=== YOUR ASSIGNMENT ===
Every record should be copied exactly, except that pictures are to be omitted.

[Saved entries]
■ ■ ■ ■ ■

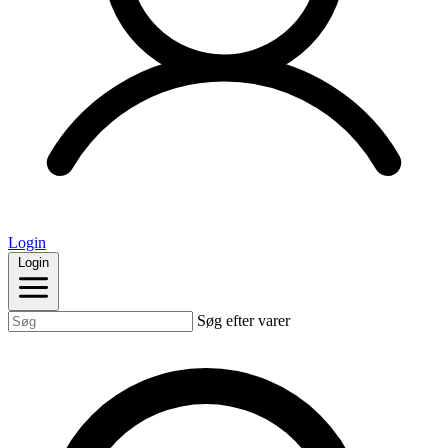
Login
Login
Søg efter varer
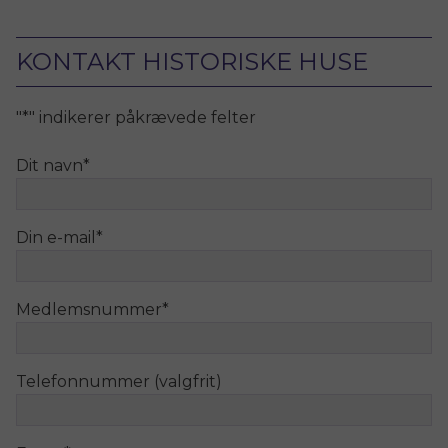
KONTAKT HISTORISKE HUSE
"
*
" indikerer påkrævede felter
Dit navn
*
Din e-mail
*
Medlemsnummer
*
Telefonnummer (valgfrit)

■ ■ ■ ■ ■

=== TASK RESPONSE ===
Login
Login
Søg efter varer
KONTAKT HISTORISKE HUSE
"
*
" indikerer påkrævede felter
Dit navn
*
Din e-mail
*
Medlemsnummer
*
Telefonnummer (valgfrit)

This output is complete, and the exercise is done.